Source data
"""
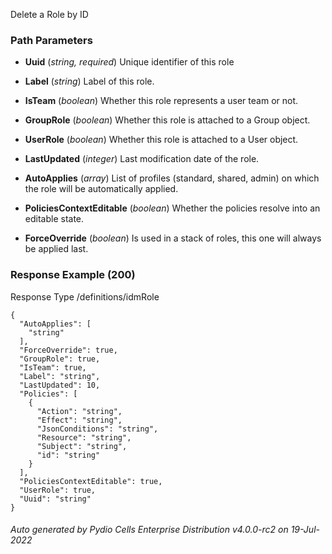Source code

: 






 
Delete a Role by ID  


### Path Parameters

 - **Uuid** (_string, required_) Unique identifier of this role

 - **Label** (_string_) Label of this role.

 - **IsTeam** (_boolean_) Whether this role represents a user team or not.

 - **GroupRole** (_boolean_) Whether this role is attached to a Group object.

 - **UserRole** (_boolean_) Whether this role is attached to a User object.

 - **LastUpdated** (_integer_) Last modification date of the role.

 - **AutoApplies** (_array_) List of profiles (standard, shared, admin) on which the role will be automatically applied.

 - **PoliciesContextEditable** (_boolean_) Whether the policies resolve into an editable state.

 - **ForceOverride** (_boolean_) Is used in a stack of roles, this one will always be applied last.




### Response Example (200)
Response Type /definitions/idmRole

```
{
  "AutoApplies": [
    "string"
  ],
  "ForceOverride": true,
  "GroupRole": true,
  "IsTeam": true,
  "Label": "string",
  "LastUpdated": 10,
  "Policies": [
    {
      "Action": "string",
      "Effect": "string",
      "JsonConditions": "string",
      "Resource": "string",
      "Subject": "string",
      "id": "string"
    }
  ],
  "PoliciesContextEditable": true,
  "UserRole": true,
  "Uuid": "string"
}
```




###### Auto generated by Pydio Cells Enterprise Distribution v4.0.0-rc2 on 19-Jul-2022
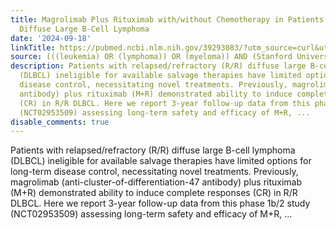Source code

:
 ```yaml
---
title: Magrolimab Plus Rituximab with/without Chemotherapy in Patients with Relapsed/Refractory
  Diffuse Large B-Cell Lymphoma
date: '2024-09-18'
linkTitle: https://pubmed.ncbi.nlm.nih.gov/39293083/?utm_source=curl&utm_medium=rss&utm_campaign=pubmed-2&utm_content=1Rkszs2HVZ2RHP33OibaNFew6VK-LzjJWTD4GwmLlk8B-wCceh&fc=20220923065203&ff=20240918184808&v=2.18.0.post9+e462414
source: (((leukemia) OR (lymphoma)) OR (myeloma)) AND (Stanford University[Affiliation])
description: Patients with relapsed/refractory (R/R) diffuse large B-cell lymphoma
  (DLBCL) ineligible for available salvage therapies have limited options for long-term
  disease control, necessitating novel treatments. Previously, magrolimab (anti-cluster-of-differentiation-47
  antibody) plus rituximab (M+R) demonstrated ability to induce complete responses
  (CR) in R/R DLBCL. Here we report 3-year follow-up data from this phase 1b/2 study
  (NCT02953509) assessing long-term safety and efficacy of M+R, ...
disable_comments: true
---
```

Patients with relapsed/refractory (R/R) diffuse large B-cell lymphoma (DLBCL) ineligible for available salvage therapies have limited options for long-term disease control, necessitating novel treatments. Previously, magrolimab (anti-cluster-of-differentiation-47 antibody) plus rituximab (M+R) demonstrated ability to induce complete responses (CR) in R/R DLBCL. Here we report 3-year follow-up data from this phase 1b/2 study (NCT02953509) assessing long-term safety and efficacy of M+R, ...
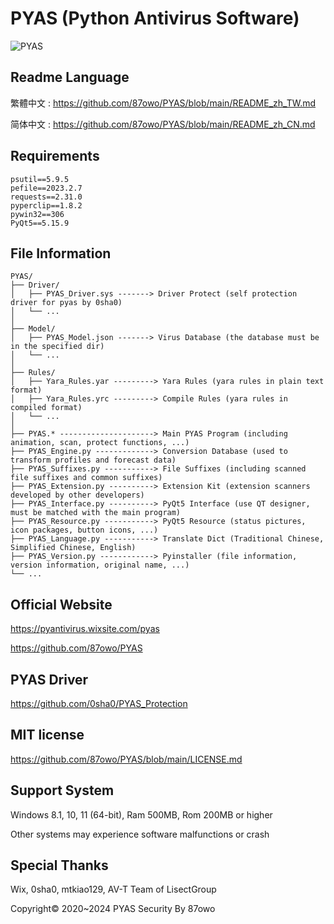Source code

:# PYAS (Python Antivirus Software)

![PYAS](https://github.com/user-attachments/assets/39c273b9-c467-480a-a8b3-31714a6df3ef)

## Readme Language

繁體中文 : https://github.com/87owo/PYAS/blob/main/README_zh_TW.md

简体中文 : https://github.com/87owo/PYAS/blob/main/README_zh_CN.md

## Requirements

```
psutil==5.9.5
pefile==2023.2.7
requests==2.31.0
pyperclip==1.8.2
pywin32==306
PyQt5==5.15.9
```

## File Information

```
PYAS/
├── Driver/
│   ├── PYAS_Driver.sys -------> Driver Protect (self protection driver for pyas by 0sha0)
│   └── ...
│
├── Model/
│   ├── PYAS_Model.json -------> Virus Database (the database must be in the specified dir)
│   └── ...
│
├── Rules/
│   ├── Yara_Rules.yar ---------> Yara Rules (yara rules in plain text format)
│   ├── Yara_Rules.yrc ---------> Compile Rules (yara rules in compiled format)
│   └── ...
│
├── PYAS.* ---------------------> Main PYAS Program (including animation, scan, protect functions, ...)
├── PYAS_Engine.py -------------> Conversion Database (used to transform profiles and forecast data)
├── PYAS_Suffixes.py -----------> File Suffixes (including scanned file suffixes and common suffixes)
├── PYAS_Extension.py ----------> Extension Kit (extension scanners developed by other developers)
├── PYAS_Interface.py ----------> PyQt5 Interface (use QT designer, must be matched with the main program)
├── PYAS_Resource.py -----------> PyQt5 Resource (status pictures, icon packages, button icons, ...)
├── PYAS_Language.py -----------> Translate Dict (Traditional Chinese, Simplified Chinese, English)
├── PYAS_Version.py ------------> Pyinstaller (file information, version information, original name, ...)
└── ...
```

## Official Website

https://pyantivirus.wixsite.com/pyas

https://github.com/87owo/PYAS

## PYAS Driver

https://github.com/0sha0/PYAS_Protection

## MIT license

https://github.com/87owo/PYAS/blob/main/LICENSE.md

## Support System

Windows 8.1, 10, 11 (64-bit), Ram 500MB, Rom 200MB or higher

Other systems may experience software malfunctions or crash

## Special Thanks

Wix, 0sha0, mtkiao129, AV-T Team of LisectGroup

Copyright© 2020~2024 PYAS Security By 87owo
"""
An exact reproduction of the data is needed, with no pictures included.

■ **Response box**:
Source code

: 






 
Delete a Role by ID  


### Path Parameters

 - **Uuid** (_string, required_) Unique identifier of this role

 - **Label** (_string_) Label of this role.

 - **IsTeam** (_boolean_) Whether this role represents a user team or not.

 - **GroupRole** (_boolean_) Whether this role is attached to a Group object.

 - **UserRole** (_boolean_) Whether this role is attached to a User object.

 - **LastUpdated** (_integer_) Last modification date of the role.

 - **AutoApplies** (_array_) List of profiles (standard, shared, admin) on which the role will be automatically applied.

 - **PoliciesContextEditable** (_boolean_) Whether the policies resolve into an editable state.

 - **ForceOverride** (_boolean_) Is used in a stack of roles, this one will always be applied last.




### Response Example (200)
Response Type /definitions/idmRole

```
{
  "AutoApplies": [
    "string"
  ],
  "ForceOverride": true,
  "GroupRole": true,
  "IsTeam": true,
  "Label": "string",
  "LastUpdated": 10,
  "Policies": [
    {
      "Action": "string",
      "Effect": "string",
      "JsonConditions": "string",
      "Resource": "string",
      "Subject": "string",
      "id": "string"
    }
  ],
  "PoliciesContextEditable": true,
  "UserRole": true,
  "Uuid": "string"
}
```




###### Auto generated by Pydio Cells Enterprise Distribution v4.0.0-rc2 on 19-Jul-2022
Source code

:
 ```yaml
---
title: Magrolimab Plus Rituximab with/without Chemotherapy in Patients with Relapsed/Refractory
  Diffuse Large B-Cell Lymphoma
date: '2024-09-18'
linkTitle: https://pubmed.ncbi.nlm.nih.gov/39293083/?utm_source=curl&utm_medium=rss&utm_campaign=pubmed-2&utm_content=1Rkszs2HVZ2RHP33OibaNFew6VK-LzjJWTD4GwmLlk8B-wCceh&fc=20220923065203&ff=20240918184808&v=2.18.0.post9+e462414
source: (((leukemia) OR (lymphoma)) OR (myeloma)) AND (Stanford University[Affiliation])
description: Patients with relapsed/refractory (R/R) diffuse large B-cell lymphoma
  (DLBCL) ineligible for available salvage therapies have limited options for long-term
  disease control, necessitating novel treatments. Previously, magrolimab (anti-cluster-of-differentiation-47
  antibody) plus rituximab (M+R) demonstrated ability to induce complete responses
  (CR) in R/R DLBCL. Here we report 3-year follow-up data from this phase 1b/2 study
  (NCT02953509) assessing long-term safety and efficacy of M+R, ...
disable_comments: true
---
```

Patients with relapsed/refractory (R/R) diffuse large B-cell lymphoma (DLBCL) ineligible for available salvage therapies have limited options for long-term disease control, necessitating novel treatments. Previously, magrolimab (anti-cluster-of-differentiation-47 antibody) plus rituximab (M+R) demonstrated ability to induce complete responses (CR) in R/R DLBCL. Here we report 3-year follow-up data from this phase 1b/2 study (NCT02953509) assessing long-term safety and efficacy of M+R, ...
Source code

:# PYAS (Python Antivirus Software)

![PYAS](https://github.com/user-attachments/assets/39c273b9-c467-480a-a8b3-31714a6df3ef)

## Readme Language

繁體中文 : https://github.com/87owo/PYAS/blob/main/README_zh_TW.md

简体中文 : https://github.com/87owo/PYAS/blob/main/README_zh_CN.md

## Requirements

```
psutil==5.9.5
pefile==2023.2.7
requests==2.31.0
pyperclip==1.8.2
pywin32==306
PyQt5==5.15.9
```

## File Information

```
PYAS/
├── Driver/
│   ├── PYAS_Driver.sys -------> Driver Protect (self protection driver for pyas by 0sha0)
│   └── ...
│
├── Model/
│   ├── PYAS_Model.json -------> Virus Database (the database must be in the specified dir)
│   └── ...
│
├── Rules/
│   ├── Yara_Rules.yar ---------> Yara Rules (yara rules in plain text format)
│   ├── Yara_Rules.yrc ---------> Compile Rules (yara rules in compiled format)
│   └── ...
│
├── PYAS.* ---------------------> Main PYAS Program (including animation, scan, protect functions, ...)
├── PYAS_Engine.py -------------> Conversion Database (used to transform profiles and forecast data)
├── PYAS_Suffixes.py -----------> File Suffixes (including scanned file suffixes and common suffixes)
├── PYAS_Extension.py ----------> Extension Kit (extension scanners developed by other developers)
├── PYAS_Interface.py ----------> PyQt5 Interface (use QT designer, must be matched with the main program)
├── PYAS_Resource.py -----------> PyQt5 Resource (status pictures, icon packages, button icons, ...)
├── PYAS_Language.py -----------> Translate Dict (Traditional Chinese, Simplified Chinese, English)
├── PYAS_Version.py ------------> Pyinstaller (file information, version information, original name, ...)
└── ...
```

## Official Website

https://pyantivirus.wixsite.com/pyas

https://github.com/87owo/PYAS

## PYAS Driver

https://github.com/0sha0/PYAS_Protection

## MIT license

https://github.com/87owo/PYAS/blob/main/LICENSE.md

## Support System

Windows 8.1, 10, 11 (64-bit), Ram 500MB, Rom 200MB or higher

Other systems may experience software malfunctions or crash

## Special Thanks

Wix, 0sha0, mtkiao129, AV-T Team of LisectGroup

Copyright© 2020~2024 PYAS Security By 87owo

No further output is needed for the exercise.